FILE:
v1.py
LANGUAGE & VERSION:
Python 3.13.7
OVERVIEW:
This application detects basic household objects using your webcam and classifies them into a general category by saying the name of the category out loud.
PURPOSE:
To experiment with AI/ML on a real hands-on project. Primarily built to compete in Technology Student Association (TSA) 2025-2026, in the Software Development category.
PIPELINE:
Upon clicking the start/stop button, the webcam receives input, as a singular picture frame. YOLO then processes the frame and makes predictions. A simple mathematical algorithm then calculates the largest/most important object detected. A TTS function then runs with the largest object's name as a parameter, so it can be processed into audio.
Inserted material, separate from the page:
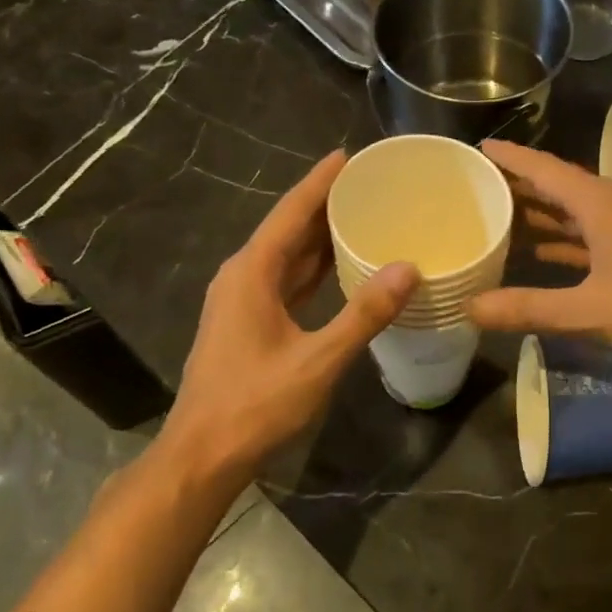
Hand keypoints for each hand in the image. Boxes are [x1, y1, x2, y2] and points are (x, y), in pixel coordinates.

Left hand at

The TTS function then outputs that audio through the computer's speakers. Meanwhile, the processed frame with bounding boxes around each detected object is converted in a multi-step process into a usable Tkinter format to be displayed on the application interface. This process then repeats very quickly (30 fps), until the start/stop button is clicked again.
FUNCTIONALITY:
Not all objects are able to be classified with accuracy and may be mistaken for other items, as this ML model is pre-trained on just 80 categories. The program may detect the object as something else, or may not detect it at all.
OUTPUT:
This program utilizes your webcam camera and your speakers, so make sure both are functioning. Your webcam will be running a live feed that you are able to see, and your speakers will be outputting audio every 3 seconds based on whatever the main object is.
DEPENDENCIES:
opencv-python (for webcam usage), ultralytics (for YOLOv11 ML model), pillow (for Python Imaging Library to process frames), edge-tts (for TTS usage), pygame (for audio engine usage)
TERMINAL COMMAND FOR DEPENDENCIES:
pip install opencv-python ultralytics pillow edge-tts pygame